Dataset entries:
..............................

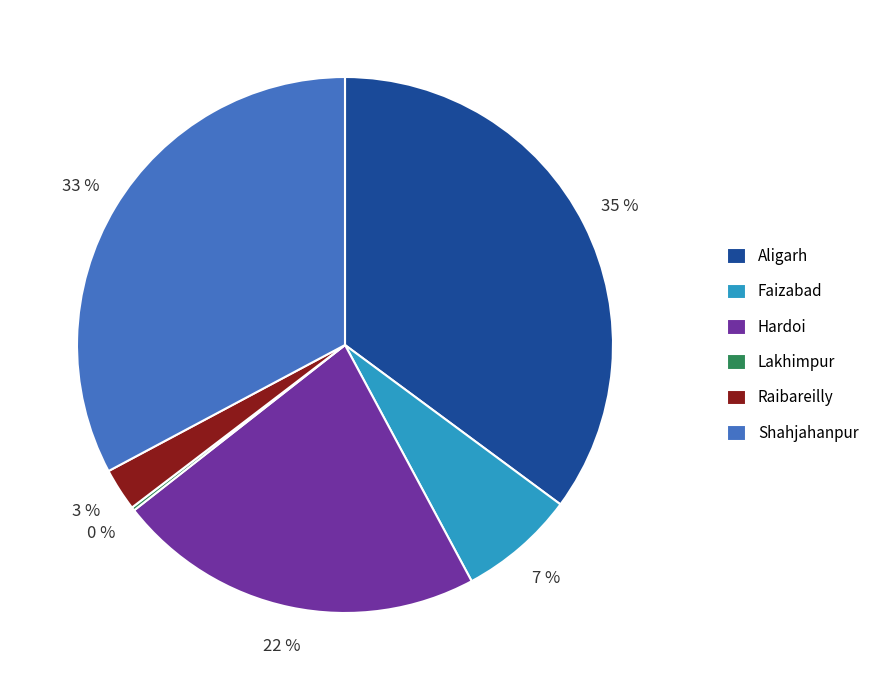

To the nearest percent, what is the difference between the largest and smallest slice percentages?

35%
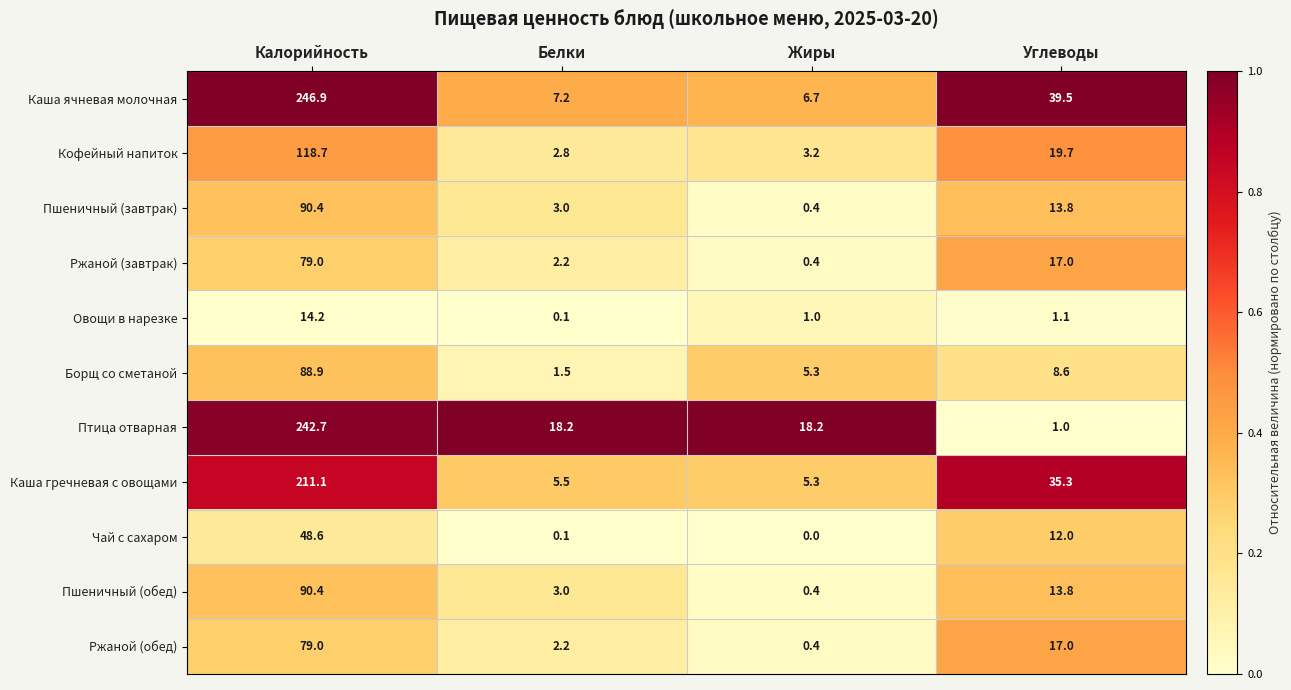

How many data points does each series have?

4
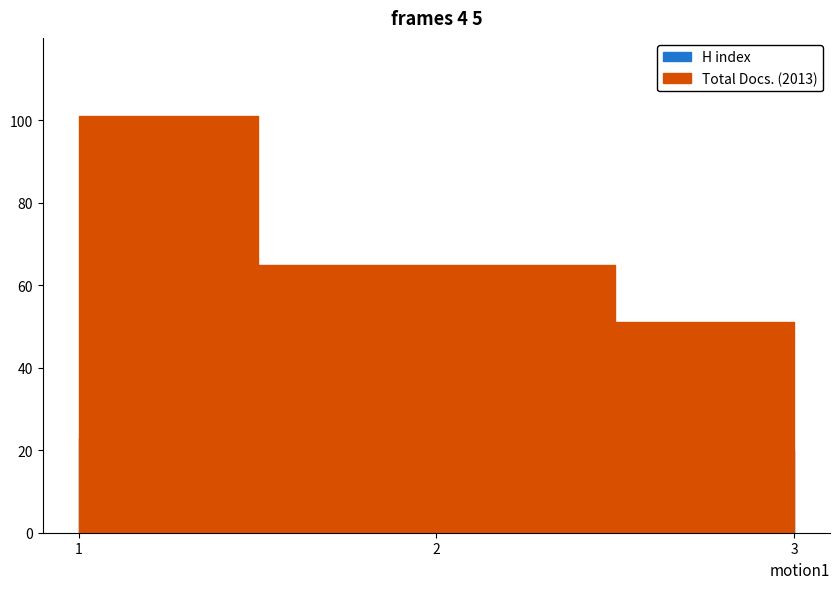

Which category has the lowest value across all series?

2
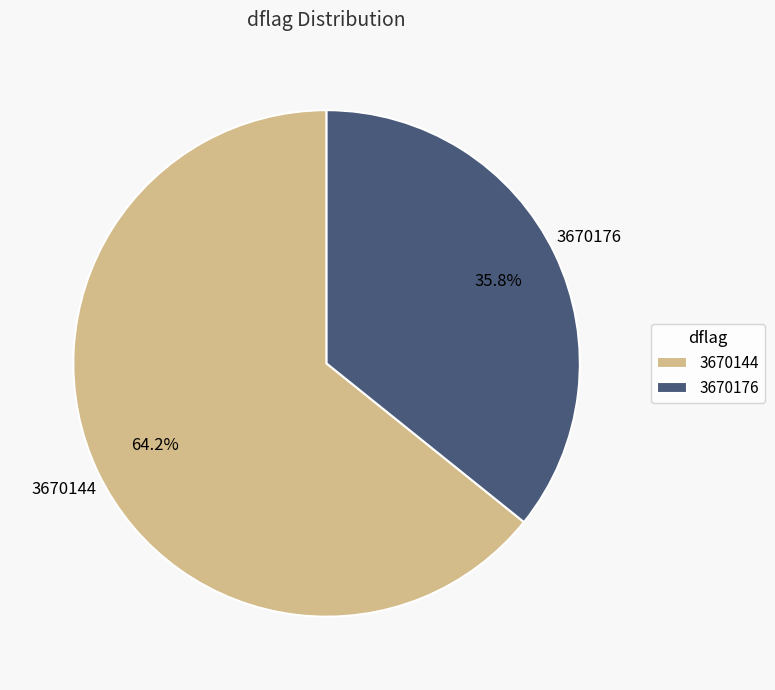

Which has a higher value, 3670176 or 3670144?

3670144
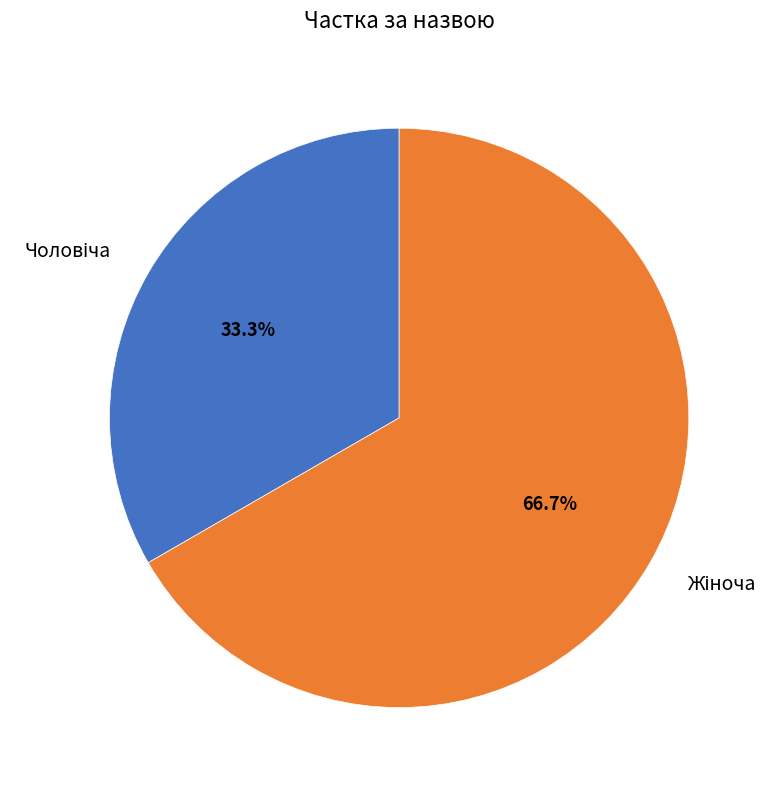

Is there a majority slice in this chart?

Yes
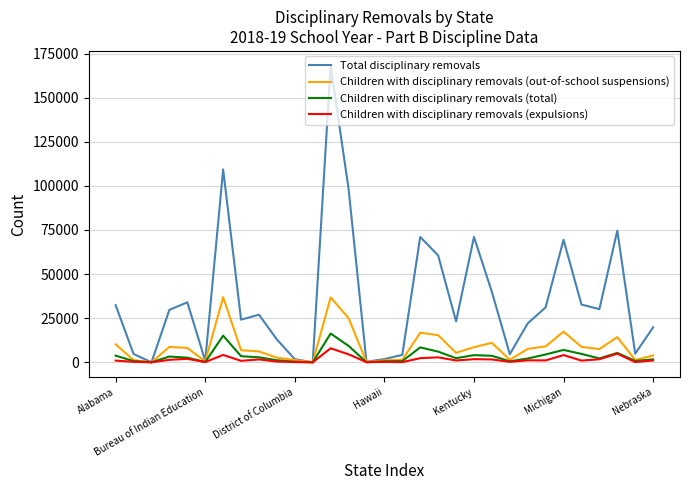

Which series has the largest total across all categories?

Total disciplinary removals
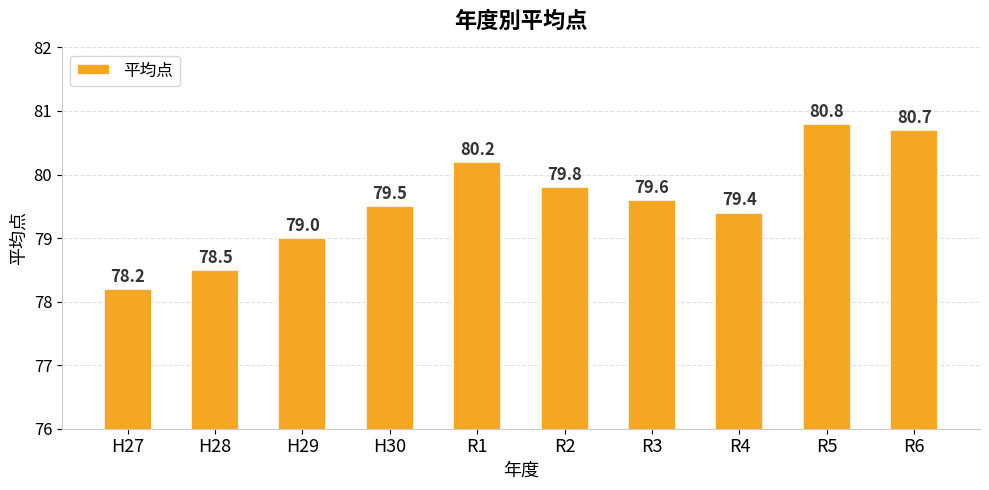

List the labels in order of value, smallest first.

H27, H28, H29, R4, H30, R3, R2, R1, R6, R5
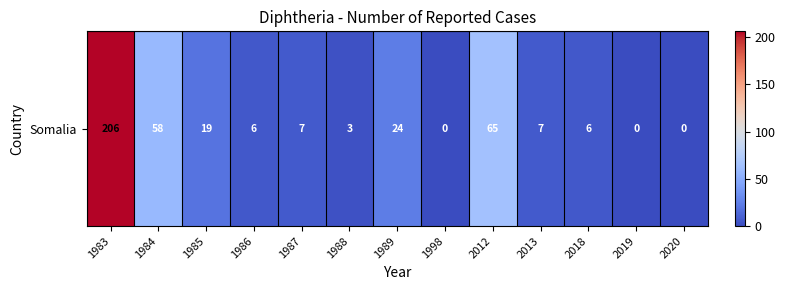

Rank the categories by value from lowest to highest.

1998, 2019, 2020, 1988, 1986, 2018, 1987, 2013, 1985, 1989, 1984, 2012, 1983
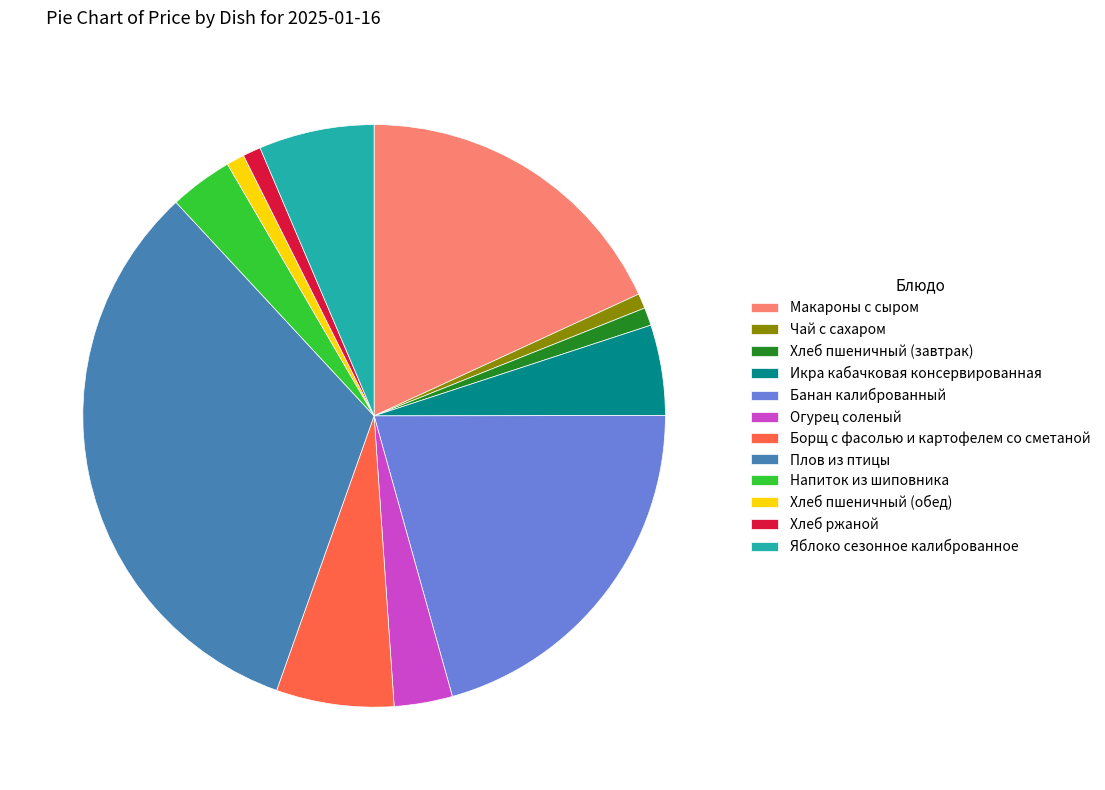

Which slice is the largest?

Плов из птицы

..............................

What is being asked:
Convert the part of the items that opens with the line containing "1984, 2012, 1983" and closes at the end of the items into a JSON list of strings, one string per line, with blank lines and pictures left out.

Completed task:
[
  "1998, 2019, 2020, 1988, 1986, 2018, 1987, 2013, 1985, 1989, 1984, 2012, 1983",
  "Which slice is the largest?",
  "Плов из птицы"
]